Extract to read —
- - -

In-stock dealer units are still priced on pre-March cost structures. Once current inventory clears, replacements carry updated freight and material surcharges. Used equipment spread has widened to 25-35% below new. Lock rental rates now before 5-8% Q3 increases.
Crude petroleum prices jumped 20.2% month-over-month in March 2026, driven by the Iran conflict disrupting Middle East oil flows. That single number cascaded through the entire US construction cost chain: input prices climbed 2.2% in a single month, year-over-year hit 4.8% (highest since January 2023), and project abandonments surged 22.8% month-over-month according to ConstructConnect data. If you’re quoting equipment or placing orders right now, every bid from February is already stale.
How Oil Prices Flow Into Equipment Costs
The connection isn’t abstract. Diesel fuel prices climbed steadily from late February as crude spiked toward $100/barrel. When diesel goes up, freight follows. When freight goes up, every piece of equipment that moves by truck or container gets more expensive to deliver.
For telehandler buyers, the math is direct. Transporting a 10-ton telehandler from a European port to a US jobsite costs roughly $4,200-$5,800 in freight. A 15-20% increase in fuel surcharges adds $630-$1,160 per unit. That’s before you account for the steel cost increases baked into the machine itself.

- - -

Listed entries —

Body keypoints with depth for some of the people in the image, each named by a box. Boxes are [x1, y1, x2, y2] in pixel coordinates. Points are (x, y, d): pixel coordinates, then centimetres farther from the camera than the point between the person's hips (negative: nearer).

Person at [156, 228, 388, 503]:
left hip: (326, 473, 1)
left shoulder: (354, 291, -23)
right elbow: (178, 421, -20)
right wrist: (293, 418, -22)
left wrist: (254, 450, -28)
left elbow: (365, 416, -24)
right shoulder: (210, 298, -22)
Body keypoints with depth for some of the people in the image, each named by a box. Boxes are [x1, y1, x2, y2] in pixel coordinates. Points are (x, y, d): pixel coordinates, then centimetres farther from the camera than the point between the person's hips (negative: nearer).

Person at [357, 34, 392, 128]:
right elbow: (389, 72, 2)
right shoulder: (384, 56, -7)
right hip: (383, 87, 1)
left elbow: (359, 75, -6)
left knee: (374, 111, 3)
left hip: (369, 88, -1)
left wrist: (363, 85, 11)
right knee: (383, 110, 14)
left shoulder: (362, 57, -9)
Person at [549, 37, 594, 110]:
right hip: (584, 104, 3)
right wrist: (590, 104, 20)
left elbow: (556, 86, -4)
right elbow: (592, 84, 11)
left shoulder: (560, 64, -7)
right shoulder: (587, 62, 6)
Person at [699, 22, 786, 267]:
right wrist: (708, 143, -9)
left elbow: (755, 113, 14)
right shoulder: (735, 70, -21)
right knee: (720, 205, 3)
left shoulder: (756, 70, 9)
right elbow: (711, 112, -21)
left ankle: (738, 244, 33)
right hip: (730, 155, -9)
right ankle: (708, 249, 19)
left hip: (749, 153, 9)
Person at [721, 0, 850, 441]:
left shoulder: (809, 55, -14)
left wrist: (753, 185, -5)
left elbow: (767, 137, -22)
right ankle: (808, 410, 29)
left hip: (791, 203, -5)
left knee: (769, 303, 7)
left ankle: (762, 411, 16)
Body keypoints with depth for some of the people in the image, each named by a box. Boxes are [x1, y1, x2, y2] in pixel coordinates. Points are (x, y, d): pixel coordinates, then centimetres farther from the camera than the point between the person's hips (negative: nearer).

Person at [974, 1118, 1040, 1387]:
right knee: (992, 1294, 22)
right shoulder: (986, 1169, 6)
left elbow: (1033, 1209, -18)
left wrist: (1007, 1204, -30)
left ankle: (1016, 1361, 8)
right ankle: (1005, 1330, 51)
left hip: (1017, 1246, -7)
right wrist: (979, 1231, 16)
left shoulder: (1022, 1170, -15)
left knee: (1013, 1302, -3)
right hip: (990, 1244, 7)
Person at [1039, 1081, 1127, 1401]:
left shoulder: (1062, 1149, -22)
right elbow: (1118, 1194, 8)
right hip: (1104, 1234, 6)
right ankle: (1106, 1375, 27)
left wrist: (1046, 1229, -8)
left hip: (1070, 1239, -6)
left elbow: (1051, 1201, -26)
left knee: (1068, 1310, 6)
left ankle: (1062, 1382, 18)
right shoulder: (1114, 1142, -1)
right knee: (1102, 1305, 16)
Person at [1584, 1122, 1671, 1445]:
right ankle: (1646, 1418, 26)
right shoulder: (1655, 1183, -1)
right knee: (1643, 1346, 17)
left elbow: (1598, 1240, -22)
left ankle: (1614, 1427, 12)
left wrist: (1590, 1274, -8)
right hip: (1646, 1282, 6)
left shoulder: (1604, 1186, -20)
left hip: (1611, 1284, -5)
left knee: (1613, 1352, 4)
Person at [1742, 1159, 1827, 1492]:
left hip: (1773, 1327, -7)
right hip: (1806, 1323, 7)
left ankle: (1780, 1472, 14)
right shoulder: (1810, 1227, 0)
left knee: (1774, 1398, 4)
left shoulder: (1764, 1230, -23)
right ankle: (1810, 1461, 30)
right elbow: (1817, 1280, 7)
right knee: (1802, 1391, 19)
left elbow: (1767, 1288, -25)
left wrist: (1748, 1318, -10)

- - -

Task to complete —
Could you continue the article on how oil prices drive up construction equipment costs, starting right after its last sentence?

Response to the exercise —
This compounds with the existing 50% Section 232 tariffs on steel and aluminum already in effect. Steel mill product prices were already up 20.9% year-over-year in February before the oil shock hit. Aluminum mill shapes had jumped 39.1% YoY. March data will almost certainly show further acceleration.
22.8% Abandonment Rate: What Gets Cancelled First
The ConstructConnect project abandonment data tells you where the pain concentrates. A 22.8% month-over-month jump in abandonments means roughly one in five active bids is getting pulled or renegotiated. The projects most vulnerable are mid-size commercial and private industrial developments where owners have the flexibility to pause.
Public infrastructure projects funded by the Infrastructure Investment and Jobs Act are largely insulated. Federal funding commitments hold firm regardless of material cost swings. This creates a two-track market: government-funded projects continue generating equipment demand, while private sector work contracts.
For equipment suppliers, the abandonment surge means two things. First, some contractors who had equipment on order or rental agreements in place will try to defer or cancel. Expect fleet utilization to dip slightly in Q2 across the Sunbelt states where private commercial construction is concentrated. Second, the surviving projects face tighter budgets, pushing contractors toward used equipment and short-term rental over new purchases.
What AGC’s Chief Economist Is Flagging
Ken Simonson, the AGC’s chief economist, noted that major price increases for diesel fuel and key metals were already occurring before the Iran conflict started. The disruption of oil, natural gas, and aluminum supplies from the Middle East is adding a second wave of cost pressure on top of tariff-driven increases.
The specific warning: construction input prices surged at a 12.6% annualized rate in early 2026, the fastest pace since 2022. With March adding another 2.2% monthly jump, the annualized trajectory is accelerating, not stabilizing.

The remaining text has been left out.